→ **Supplied text**
Background: Asthma exacerbations, most often caused by respiratory tract infections, are the leading causes of asthma morbidity and comprise a significant proportion of asthma-related costs. Vitamin D status might play a role in preventing asthma exacerbations.
Objectives: We sought to assess the relationship between serum vitamin D levels and subsequent severe asthma exacerbations.
Methods: We measured 25-hydroxyvitamin D levels in sera collected from 1024 children with mild-to-moderate persistent asthma at the time of enrollment in a multicenter clinical trial of children randomized to receive budesonide, nedocromil, or placebo (as-needed beta-agonists): the Childhood Asthma Management Program. Using multivariable modeling, we examined the relationship between baseline vitamin D levels and the odds of any hospitalization or emergency department visit over the 4 years of the trial.
Results: Thirty-five percent of all subjects were vitamin D insufficient, as defined by a level of 30 ng/mL or less 25-hydroxyvitamin D. Mean vitamin D levels were lowest in African American subjects and highest in white subjects. After adjusting for age, sex, body mass index, income, and treatment group, insufficient vitamin D status was associated with a higher odds of any hospitalization or emergency department visit (odds ratio, 1.5; 95% CI, 1.1-1.9; P = .01).
Conclusion: Vitamin D insufficiency is common in this population of North American children with mild-to-moderate persistent asthma and is associated with higher odds of severe exacerbation over a 4-year period.

→ **Action item A**
Answer these questions from the vitamin D abstract, one line each:
(i) How many children had their sera tested for 25-hydroxyvitamin D?
(ii) What level of 25-hydroxyvitamin D defined vitamin D insufficiency?
(iii) Which subjects had the lowest mean vitamin D levels?
→ **Action item B**
Reproduce the stretch of the vitamin D abstract from "Results: Thirty-five percent" through "a 4-year period.".
→ **Action item C**
List every factor the vitamin D abstract says was adjusted for in the analysis of hospitalization or emergency department visits.

→ **Dataset records**
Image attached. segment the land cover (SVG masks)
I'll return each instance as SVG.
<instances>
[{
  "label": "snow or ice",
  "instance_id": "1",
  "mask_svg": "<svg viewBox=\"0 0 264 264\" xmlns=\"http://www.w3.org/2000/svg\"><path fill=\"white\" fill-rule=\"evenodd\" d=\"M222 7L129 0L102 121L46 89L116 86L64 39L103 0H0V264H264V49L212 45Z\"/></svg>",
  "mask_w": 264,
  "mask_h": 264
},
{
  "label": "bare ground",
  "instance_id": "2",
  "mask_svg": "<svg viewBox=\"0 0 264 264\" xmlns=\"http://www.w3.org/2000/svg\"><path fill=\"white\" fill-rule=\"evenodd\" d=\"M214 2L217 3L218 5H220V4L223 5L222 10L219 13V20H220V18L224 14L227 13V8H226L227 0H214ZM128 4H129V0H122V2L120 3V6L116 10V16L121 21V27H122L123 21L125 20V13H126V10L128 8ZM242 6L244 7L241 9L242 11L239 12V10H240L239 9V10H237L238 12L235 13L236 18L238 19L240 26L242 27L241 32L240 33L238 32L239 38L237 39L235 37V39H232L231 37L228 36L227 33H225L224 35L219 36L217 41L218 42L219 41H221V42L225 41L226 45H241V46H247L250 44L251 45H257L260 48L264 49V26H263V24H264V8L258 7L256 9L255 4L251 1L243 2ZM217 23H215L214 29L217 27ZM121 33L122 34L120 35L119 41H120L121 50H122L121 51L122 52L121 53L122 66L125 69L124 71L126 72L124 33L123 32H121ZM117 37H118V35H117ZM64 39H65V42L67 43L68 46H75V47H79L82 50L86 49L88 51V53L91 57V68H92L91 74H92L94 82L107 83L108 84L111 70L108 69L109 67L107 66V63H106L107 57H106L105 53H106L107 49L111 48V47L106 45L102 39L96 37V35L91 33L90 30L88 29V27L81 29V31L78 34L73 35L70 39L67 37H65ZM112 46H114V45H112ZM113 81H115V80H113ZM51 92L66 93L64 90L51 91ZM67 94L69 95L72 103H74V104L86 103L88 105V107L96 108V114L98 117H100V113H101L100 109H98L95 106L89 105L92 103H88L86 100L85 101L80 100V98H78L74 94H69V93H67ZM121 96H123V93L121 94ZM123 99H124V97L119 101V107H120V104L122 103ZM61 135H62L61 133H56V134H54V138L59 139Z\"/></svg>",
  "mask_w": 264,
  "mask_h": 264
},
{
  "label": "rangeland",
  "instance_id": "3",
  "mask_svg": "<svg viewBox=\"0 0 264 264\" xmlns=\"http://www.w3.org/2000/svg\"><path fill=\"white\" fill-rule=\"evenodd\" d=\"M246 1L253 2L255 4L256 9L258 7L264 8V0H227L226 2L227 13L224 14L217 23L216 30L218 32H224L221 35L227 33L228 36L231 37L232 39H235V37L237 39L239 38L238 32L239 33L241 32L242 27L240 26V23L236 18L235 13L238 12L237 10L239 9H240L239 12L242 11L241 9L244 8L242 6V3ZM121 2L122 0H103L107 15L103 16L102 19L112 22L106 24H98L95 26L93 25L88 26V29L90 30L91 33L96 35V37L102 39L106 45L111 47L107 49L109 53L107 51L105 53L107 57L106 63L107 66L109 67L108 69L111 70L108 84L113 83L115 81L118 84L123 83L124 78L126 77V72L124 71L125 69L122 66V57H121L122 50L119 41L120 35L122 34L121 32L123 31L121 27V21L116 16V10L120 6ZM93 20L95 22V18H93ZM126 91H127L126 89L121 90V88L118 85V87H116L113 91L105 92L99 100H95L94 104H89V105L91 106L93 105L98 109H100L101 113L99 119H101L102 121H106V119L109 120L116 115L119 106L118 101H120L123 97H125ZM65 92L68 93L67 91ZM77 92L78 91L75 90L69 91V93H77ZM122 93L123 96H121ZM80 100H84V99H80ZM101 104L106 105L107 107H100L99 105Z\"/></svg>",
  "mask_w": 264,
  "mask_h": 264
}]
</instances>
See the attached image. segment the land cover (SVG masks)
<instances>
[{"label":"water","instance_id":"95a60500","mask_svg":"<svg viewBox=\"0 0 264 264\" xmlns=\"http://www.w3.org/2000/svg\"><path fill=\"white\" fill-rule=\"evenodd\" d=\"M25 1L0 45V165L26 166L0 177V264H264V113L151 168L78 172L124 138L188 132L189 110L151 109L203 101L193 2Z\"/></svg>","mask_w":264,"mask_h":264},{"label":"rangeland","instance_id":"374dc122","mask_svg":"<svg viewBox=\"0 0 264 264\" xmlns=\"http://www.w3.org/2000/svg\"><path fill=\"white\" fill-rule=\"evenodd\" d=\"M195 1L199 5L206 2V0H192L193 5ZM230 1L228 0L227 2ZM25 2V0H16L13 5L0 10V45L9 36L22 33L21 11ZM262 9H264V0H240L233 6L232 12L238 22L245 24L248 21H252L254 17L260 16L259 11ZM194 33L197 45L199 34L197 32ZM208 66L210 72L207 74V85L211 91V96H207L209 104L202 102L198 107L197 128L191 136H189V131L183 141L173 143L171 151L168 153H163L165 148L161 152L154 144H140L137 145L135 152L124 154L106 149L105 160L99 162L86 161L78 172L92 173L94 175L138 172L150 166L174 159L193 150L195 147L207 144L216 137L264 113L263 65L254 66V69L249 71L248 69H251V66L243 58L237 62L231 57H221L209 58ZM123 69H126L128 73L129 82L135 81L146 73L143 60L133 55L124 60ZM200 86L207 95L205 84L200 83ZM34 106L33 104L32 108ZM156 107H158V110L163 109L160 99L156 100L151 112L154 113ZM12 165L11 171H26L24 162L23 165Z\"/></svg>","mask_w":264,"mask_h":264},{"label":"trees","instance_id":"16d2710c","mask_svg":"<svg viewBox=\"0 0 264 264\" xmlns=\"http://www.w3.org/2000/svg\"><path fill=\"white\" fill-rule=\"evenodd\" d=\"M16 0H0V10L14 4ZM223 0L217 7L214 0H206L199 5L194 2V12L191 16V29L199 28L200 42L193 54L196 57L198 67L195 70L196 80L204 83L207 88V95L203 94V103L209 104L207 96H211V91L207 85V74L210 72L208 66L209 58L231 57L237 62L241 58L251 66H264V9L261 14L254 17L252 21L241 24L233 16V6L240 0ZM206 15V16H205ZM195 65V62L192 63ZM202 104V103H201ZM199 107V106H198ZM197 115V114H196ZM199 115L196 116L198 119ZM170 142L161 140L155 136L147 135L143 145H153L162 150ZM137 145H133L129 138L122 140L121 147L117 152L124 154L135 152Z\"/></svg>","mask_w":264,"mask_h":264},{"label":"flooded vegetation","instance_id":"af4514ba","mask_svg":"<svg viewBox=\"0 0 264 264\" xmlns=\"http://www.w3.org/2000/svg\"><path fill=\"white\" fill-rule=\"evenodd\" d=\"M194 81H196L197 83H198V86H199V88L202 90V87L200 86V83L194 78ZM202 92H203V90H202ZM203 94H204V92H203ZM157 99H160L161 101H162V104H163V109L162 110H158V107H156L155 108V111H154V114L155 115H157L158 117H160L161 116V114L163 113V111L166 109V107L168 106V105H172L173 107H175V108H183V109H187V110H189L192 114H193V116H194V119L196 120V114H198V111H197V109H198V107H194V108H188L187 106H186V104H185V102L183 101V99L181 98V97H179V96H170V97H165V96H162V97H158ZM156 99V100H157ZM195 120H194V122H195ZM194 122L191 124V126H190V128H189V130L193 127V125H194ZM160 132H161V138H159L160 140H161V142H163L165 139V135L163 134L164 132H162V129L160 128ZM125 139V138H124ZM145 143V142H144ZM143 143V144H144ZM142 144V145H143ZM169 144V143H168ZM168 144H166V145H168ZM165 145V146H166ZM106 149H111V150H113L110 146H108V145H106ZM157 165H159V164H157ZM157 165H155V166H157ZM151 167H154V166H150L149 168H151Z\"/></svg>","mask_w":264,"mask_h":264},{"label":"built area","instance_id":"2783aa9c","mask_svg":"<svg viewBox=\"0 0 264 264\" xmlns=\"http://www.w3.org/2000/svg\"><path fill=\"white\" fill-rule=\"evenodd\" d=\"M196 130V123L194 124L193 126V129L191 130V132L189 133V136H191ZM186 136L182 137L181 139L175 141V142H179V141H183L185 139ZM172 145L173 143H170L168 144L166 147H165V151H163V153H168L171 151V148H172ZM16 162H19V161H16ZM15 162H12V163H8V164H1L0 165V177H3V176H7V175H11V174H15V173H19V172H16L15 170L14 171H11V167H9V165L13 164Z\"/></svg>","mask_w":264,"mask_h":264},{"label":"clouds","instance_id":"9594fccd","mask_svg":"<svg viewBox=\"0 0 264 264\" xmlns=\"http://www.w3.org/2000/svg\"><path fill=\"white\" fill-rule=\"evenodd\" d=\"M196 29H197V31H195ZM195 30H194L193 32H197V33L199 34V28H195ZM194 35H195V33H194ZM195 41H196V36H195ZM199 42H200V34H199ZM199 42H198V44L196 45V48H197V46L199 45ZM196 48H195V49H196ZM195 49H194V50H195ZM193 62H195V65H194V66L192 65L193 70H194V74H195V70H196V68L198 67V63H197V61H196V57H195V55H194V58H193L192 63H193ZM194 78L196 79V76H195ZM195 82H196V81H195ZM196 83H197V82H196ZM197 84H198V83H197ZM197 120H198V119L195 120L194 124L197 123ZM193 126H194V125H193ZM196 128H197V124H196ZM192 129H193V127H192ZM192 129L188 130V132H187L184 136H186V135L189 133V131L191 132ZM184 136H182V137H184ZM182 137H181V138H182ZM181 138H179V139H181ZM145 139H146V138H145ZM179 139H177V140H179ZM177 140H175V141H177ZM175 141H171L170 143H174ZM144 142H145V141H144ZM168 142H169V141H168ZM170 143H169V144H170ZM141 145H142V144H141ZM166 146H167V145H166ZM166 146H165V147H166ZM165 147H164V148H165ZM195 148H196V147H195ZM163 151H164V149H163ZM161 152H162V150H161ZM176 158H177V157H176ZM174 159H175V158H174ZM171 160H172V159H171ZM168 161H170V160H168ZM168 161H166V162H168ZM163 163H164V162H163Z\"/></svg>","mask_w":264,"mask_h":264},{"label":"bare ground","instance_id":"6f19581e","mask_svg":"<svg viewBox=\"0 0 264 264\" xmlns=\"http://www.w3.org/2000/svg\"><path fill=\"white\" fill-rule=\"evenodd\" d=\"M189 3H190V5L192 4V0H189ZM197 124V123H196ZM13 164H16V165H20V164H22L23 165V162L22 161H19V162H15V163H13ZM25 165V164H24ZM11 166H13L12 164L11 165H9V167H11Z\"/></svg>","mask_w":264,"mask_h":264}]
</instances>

→ **Your response A**
(i) 1024 children
(ii) 30 ng/mL or less
(iii) African American subjects

→ **Your response B**
Results: Thirty-five percent of all subjects were vitamin D insufficient, as defined by a level of 30 ng/mL or less 25-hydroxyvitamin D. Mean vitamin D levels were lowest in African American subjects and highest in white subjects. After adjusting for age, sex, body mass index, income, and treatment group, insufficient vitamin D status was associated with a higher odds of any hospitalization or emergency department visit (odds ratio, 1.5; 95% CI, 1.1-1.9; P = .01).
Conclusion: Vitamin D insufficiency is common in this population of North American children with mild-to-moderate persistent asthma and is associated with higher odds of severe exacerbation over a 4-year period.

→ **Your response C**
- Age
- Sex
- Body mass index
- Income
- Treatment group